[Saved data entries]

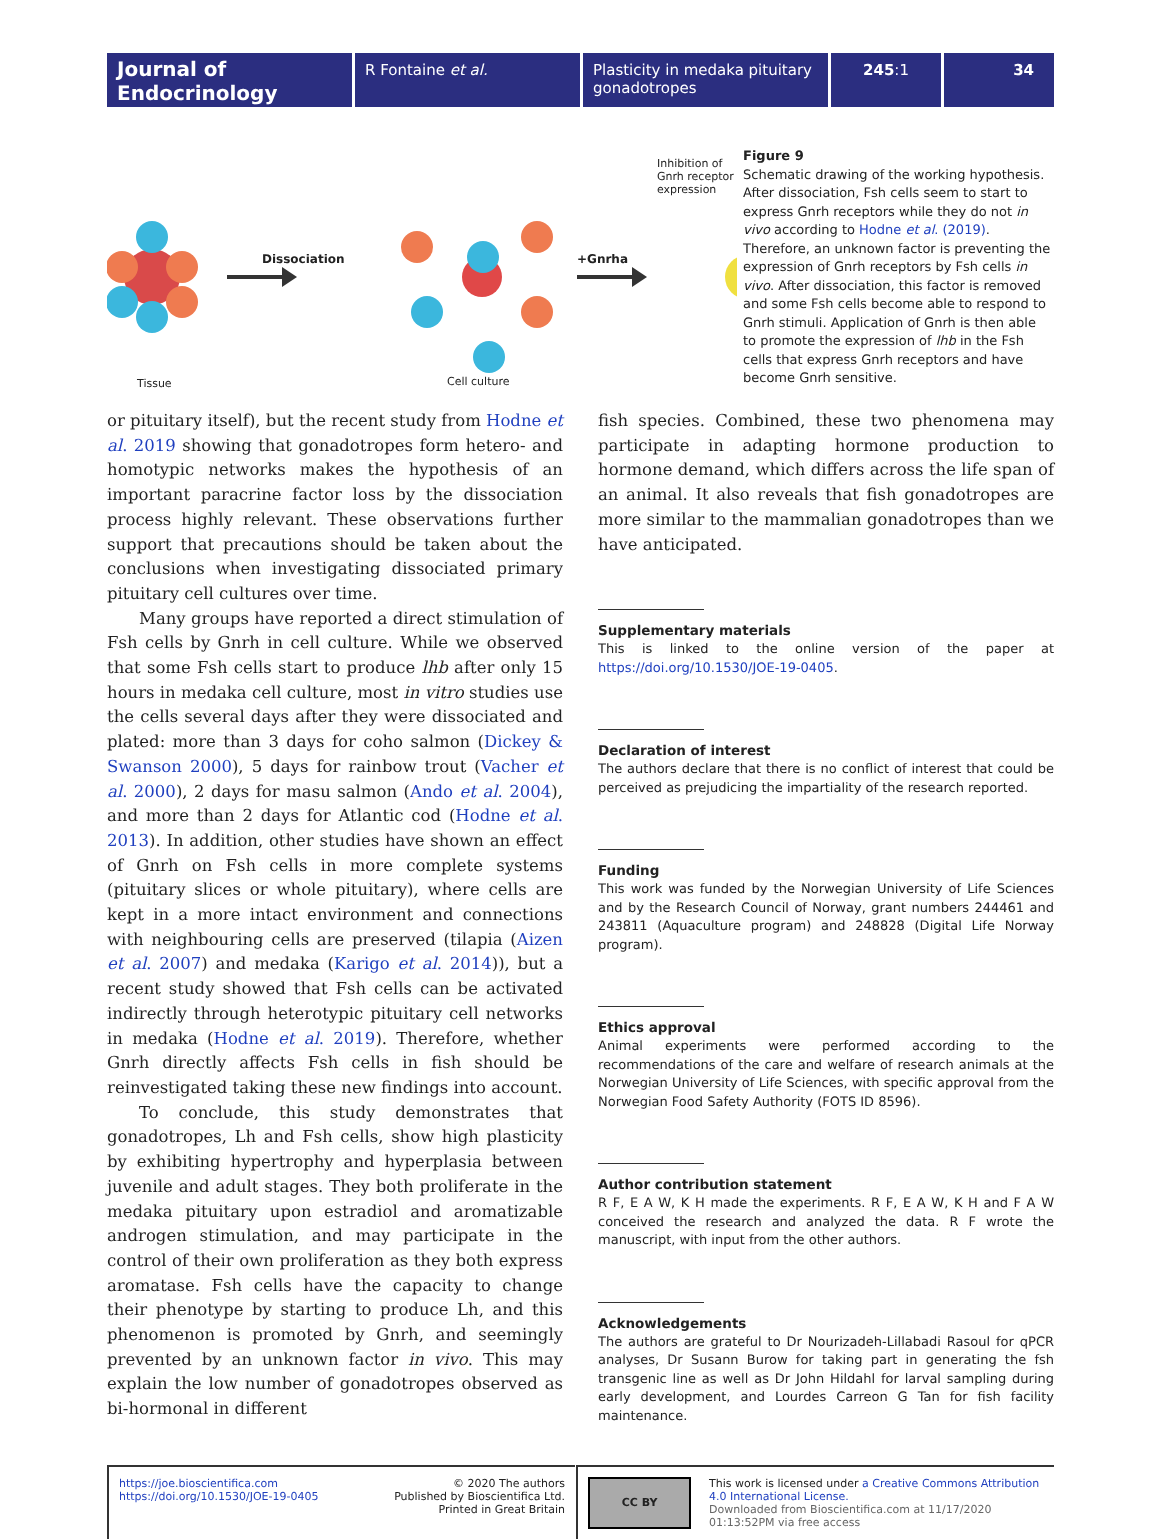Journal of Endocrinology
R Fontaine et al. Plasticity in medaka pituitary gonadotropes
245:1 34
Inhibition of
Gnrh receptor
expression
Dissociation +Gnrha
Tissue Cell culture
Fsh cell
Figure 9
Schematic drawing of the working hypothesis. After dissociation, Fsh cells seem to start to express Gnrh receptors while they do not in vivo according to Hodne et al. (2019). Therefore, an unknown factor is preventing the expression of Gnrh receptors by Fsh cells in vivo. After dissociation, this factor is removed and some Fsh cells become able to respond to Gnrh stimuli. Application of Gnrh is then able to promote the expression of lhb in the Fsh cells that express Gnrh receptors and have become Gnrh sensitive.
or pituitary itself), but the recent study from Hodne et al. 2019 showing that gonadotropes form hetero- and homotypic networks makes the hypothesis of an important paracrine factor loss by the dissociation process highly relevant. These observations further support that precautions should be taken about the conclusions when investigating dissociated primary pituitary cell cultures over time.
Many groups have reported a direct stimulation of Fsh cells by Gnrh in cell culture. While we observed that some Fsh cells start to produce lhb after only 15 hours in medaka cell culture, most in vitro studies use the cells several days after they were dissociated and plated: more than 3 days for coho salmon (Dickey & Swanson 2000), 5 days for rainbow trout (Vacher et al. 2000), 2 days for masu salmon (Ando et al. 2004), and more than 2 days for Atlantic cod (Hodne et al. 2013). In addition, other studies have shown an effect of Gnrh on Fsh cells in more complete systems (pituitary slices or whole pituitary), where cells are kept in a more intact environment and connections with neighbouring cells are preserved (tilapia (Aizen et al. 2007) and medaka (Karigo et al. 2014)), but a recent study showed that Fsh cells can be activated indirectly through heterotypic pituitary cell networks in medaka (Hodne et al. 2019). Therefore, whether Gnrh directly affects Fsh cells in fish should be reinvestigated taking these new findings into account.
To conclude, this study demonstrates that gonadotropes, Lh and Fsh cells, show high plasticity by exhibiting hypertrophy and hyperplasia between juvenile and adult stages. They both proliferate in the medaka pituitary upon estradiol and aromatizable androgen stimulation, and may participate in the control of their own proliferation as they both express aromatase. Fsh cells have the capacity to change their phenotype by starting to produce Lh, and this phenomenon is promoted by Gnrh, and seemingly prevented by an unknown factor in vivo. This may explain the low number of gonadotropes observed as bi-hormonal in different
fish species. Combined, these two phenomena may participate in adapting hormone production to hormone demand, which differs across the life span of an animal. It also reveals that fish gonadotropes are more similar to the mammalian gonadotropes than we have anticipated.
Supplementary materials
This is linked to the online version of the paper at https://doi.org/10.1530/JOE-19-0405.
Declaration of interest
The authors declare that there is no conflict of interest that could be perceived as prejudicing the impartiality of the research reported.
Funding
This work was funded by the Norwegian University of Life Sciences and by the Research Council of Norway, grant numbers 244461 and 243811 (Aquaculture program) and 248828 (Digital Life Norway program).
Ethics approval
Animal experiments were performed according to the recommendations of the care and welfare of research animals at the Norwegian University of Life Sciences, with specific approval from the Norwegian Food Safety Authority (FOTS ID 8596).
Author contribution statement
R F, E A W, K H made the experiments. R F, E A W, K H and F A W conceived the research and analyzed the data. R F wrote the manuscript, with input from the other authors.
Acknowledgements
The authors are grateful to Dr Nourizadeh-Lillabadi Rasoul for qPCR analyses, Dr Susann Burow for taking part in generating the fsh transgenic line as well as Dr John Hildahl for larval sampling during early development, and Lourdes Carreon G Tan for fish facility maintenance.
https://joe.bioscientifica.com
https://doi.org/10.1530/JOE-19-0405
© 2020 The authors
Published by Bioscientifica Ltd.
Printed in Great Britain
CC BY
This work is licensed under a Creative Commons Attribution 4.0 International License.
Downloaded from Bioscientifica.com at 11/17/2020 01:13:52PM via free access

EXERCISE DIRECTIONS ▸ Print every entry verbatim and leave all pictures out.

TASK SOLUTION ▸
Journal of Endocrinology
R Fontaine et al. Plasticity in medaka pituitary gonadotropes
245:1 34
Inhibition of
Gnrh receptor
expression
Dissociation +Gnrha
Tissue Cell culture
Fsh cell
Figure 9
Schematic drawing of the working hypothesis. After dissociation, Fsh cells seem to start to express Gnrh receptors while they do not in vivo according to Hodne et al. (2019). Therefore, an unknown factor is preventing the expression of Gnrh receptors by Fsh cells in vivo. After dissociation, this factor is removed and some Fsh cells become able to respond to Gnrh stimuli. Application of Gnrh is then able to promote the expression of lhb in the Fsh cells that express Gnrh receptors and have become Gnrh sensitive.
or pituitary itself), but the recent study from Hodne et al. 2019 showing that gonadotropes form hetero- and homotypic networks makes the hypothesis of an important paracrine factor loss by the dissociation process highly relevant. These observations further support that precautions should be taken about the conclusions when investigating dissociated primary pituitary cell cultures over time.
Many groups have reported a direct stimulation of Fsh cells by Gnrh in cell culture. While we observed that some Fsh cells start to produce lhb after only 15 hours in medaka cell culture, most in vitro studies use the cells several days after they were dissociated and plated: more than 3 days for coho salmon (Dickey & Swanson 2000), 5 days for rainbow trout (Vacher et al. 2000), 2 days for masu salmon (Ando et al. 2004), and more than 2 days for Atlantic cod (Hodne et al. 2013). In addition, other studies have shown an effect of Gnrh on Fsh cells in more complete systems (pituitary slices or whole pituitary), where cells are kept in a more intact environment and connections with neighbouring cells are preserved (tilapia (Aizen et al. 2007) and medaka (Karigo et al. 2014)), but a recent study showed that Fsh cells can be activated indirectly through heterotypic pituitary cell networks in medaka (Hodne et al. 2019). Therefore, whether Gnrh directly affects Fsh cells in fish should be reinvestigated taking these new findings into account.
To conclude, this study demonstrates that gonadotropes, Lh and Fsh cells, show high plasticity by exhibiting hypertrophy and hyperplasia between juvenile and adult stages. They both proliferate in the medaka pituitary upon estradiol and aromatizable androgen stimulation, and may participate in the control of their own proliferation as they both express aromatase. Fsh cells have the capacity to change their phenotype by starting to produce Lh, and this phenomenon is promoted by Gnrh, and seemingly prevented by an unknown factor in vivo. This may explain the low number of gonadotropes observed as bi-hormonal in different
fish species. Combined, these two phenomena may participate in adapting hormone production to hormone demand, which differs across the life span of an animal. It also reveals that fish gonadotropes are more similar to the mammalian gonadotropes than we have anticipated.
Supplementary materials
This is linked to the online version of the paper at https://doi.org/10.1530/JOE-19-0405.
Declaration of interest
The authors declare that there is no conflict of interest that could be perceived as prejudicing the impartiality of the research reported.
Funding
This work was funded by the Norwegian University of Life Sciences and by the Research Council of Norway, grant numbers 244461 and 243811 (Aquaculture program) and 248828 (Digital Life Norway program).
Ethics approval
Animal experiments were performed according to the recommendations of the care and welfare of research animals at the Norwegian University of Life Sciences, with specific approval from the Norwegian Food Safety Authority (FOTS ID 8596).
Author contribution statement
R F, E A W, K H made the experiments. R F, E A W, K H and F A W conceived the research and analyzed the data. R F wrote the manuscript, with input from the other authors.
Acknowledgements
The authors are grateful to Dr Nourizadeh-Lillabadi Rasoul for qPCR analyses, Dr Susann Burow for taking part in generating the fsh transgenic line as well as Dr John Hildahl for larval sampling during early development, and Lourdes Carreon G Tan for fish facility maintenance.
https://joe.bioscientifica.com
https://doi.org/10.1530/JOE-19-0405
© 2020 The authors
Published by Bioscientifica Ltd.
Printed in Great Britain
CC BY
This work is licensed under a Creative Commons Attribution 4.0 International License.
Downloaded from Bioscientifica.com at 11/17/2020 01:13:52PM via free access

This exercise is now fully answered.